Citrix-Zero-Days: Angriffsspuren auf Netscaler ADC und Gateway aufspüren

Zum Mittwoch dieser Woche hat Citrix Updates veröffentlicht, die Zero-Day-Lücken in Netscaler ADC und Gateway, ehemals Citrix ADC und Gateway, stopfen. Die Lücke wurde bereits ausgenutzt, bevor Patches dagegen bereitstanden. Daher sollten IT-Verantwortliche überprüfen, ob ihre Systeme bereits angegriffen wurden. Jetzt hat auch die US-Cyber-Sicherheitsbehörde CISA Erläuterungen zu den stattfindenden Angriffen und potenzieller Gegenmaßnahmen geliefert.

Cyberkriminelle sind bei der als Shitrix bekannt gewordenen Schwachstelle im Jahre 2019 öfter so vorgegangen, dass sie zunächst eine Backdoor nach einem Einbruch installiert haben. Die war dann auch nach dem Installieren der Patches aktiv und ermöglichte späteren Zugriff. Etwa bei einer Cyber-Erpressung nach einem Angriff auf die Universitätsklinik Düsseldorf gingen die Täter so vor.
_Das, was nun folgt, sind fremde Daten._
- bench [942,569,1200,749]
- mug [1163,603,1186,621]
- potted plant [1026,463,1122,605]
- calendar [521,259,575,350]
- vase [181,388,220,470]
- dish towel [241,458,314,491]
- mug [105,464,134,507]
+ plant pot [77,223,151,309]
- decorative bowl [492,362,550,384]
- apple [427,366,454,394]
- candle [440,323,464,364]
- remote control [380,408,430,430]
Citrix-Schwachstelle: Hochgefährlich

Bei der Lücke CVE-2023-3519 handelt es sich um eine sogenannte Unauthenticated Remote Code Execution-Lücke in einem aus dem Internet erreichbaren Dienst. Das ist die aller oberste Gefahrenkategorie, da Angreifer mit einem entsprechenden Exploit innerhalb kürzester Zeit viele verwundbare Systeme angreifen und übernehmen können.

Eine Anleitung ist jetzt auf deyda.net erschienen, mit der sich die eigenen Citrix-Systeme auf Einbruchsspuren untersuchen lassen. Demnach lassen sich Angriffe nur über veränderte Datei-Zeitstempel erkennen. Die Zeitstempel ändern sich eigentlich nur mit den Netscaler-Updates, daher müssen Administratoren den Zeitpunkt der letzten Aktualisierung kennen. Dies lasse sich etwa am Datum der entpackten Installationspakete erkennen.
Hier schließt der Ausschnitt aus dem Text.